Etrafta bir damla bile su yok. Kervanı yok olmak tehlikesi bekliyor. Aksakal sarban erkekleri başına toplar. Uzaktan yüce dağları göstererek diyor:
- Bizi, ailemizi ve kervanımızı kurtuluş edebilecek hayat suyu o dağın arkasındadır. Dağ ise suyun yolunu kesmiştir. Onu yarmak, parçalamak lazım. Susuzluktan ve yorgunluktan bitkin düşmüş kişiler başlarını aşağı düşürüyorlar.

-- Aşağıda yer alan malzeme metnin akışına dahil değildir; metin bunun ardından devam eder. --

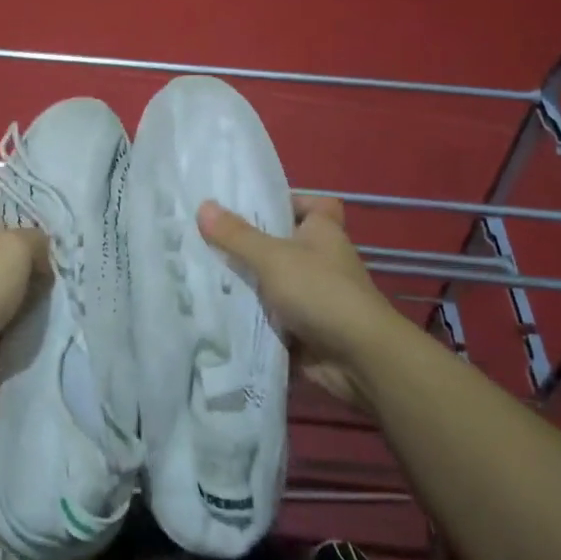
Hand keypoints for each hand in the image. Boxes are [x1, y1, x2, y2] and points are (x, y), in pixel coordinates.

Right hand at [198, 194, 396, 410]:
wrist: (358, 357)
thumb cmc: (320, 291)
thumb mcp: (272, 257)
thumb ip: (237, 235)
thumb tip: (203, 206)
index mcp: (323, 231)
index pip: (310, 204)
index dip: (285, 202)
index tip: (250, 208)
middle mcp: (322, 259)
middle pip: (283, 244)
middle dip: (249, 245)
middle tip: (206, 240)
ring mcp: (315, 295)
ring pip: (274, 282)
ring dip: (247, 284)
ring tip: (202, 274)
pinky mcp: (307, 327)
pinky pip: (273, 316)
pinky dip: (252, 317)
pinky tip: (218, 312)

Bunu gören Sum adlı geniş sırtlı bir genç ortaya çıkıyor, su için gideceğini belirtiyor. Sum kervandan uzaklaşır... Kupkuru düzlüğe kısa sürede su geliyor. Kahraman Sum ise dönmüyor. Sumun sevgilisi
Ceylan ellerini suya doğru uzatıp, nişanlısını çağırmaya başlar:
- Sum, dön, Sum dön. Sum’dan haber gelmiyor. Ceylan'ın umudu kesilir. Sevgilisinin felakete düştüğünü, bir daha dönmeyeceğini tüm varlığı ile hissediyor. Artık onsuz yaşamanın anlamsız olduğunu düşünüyor. Böylece, kendini Sum’un gönderdiği sudan oluşan göle atıyor. Ceylan batıyor.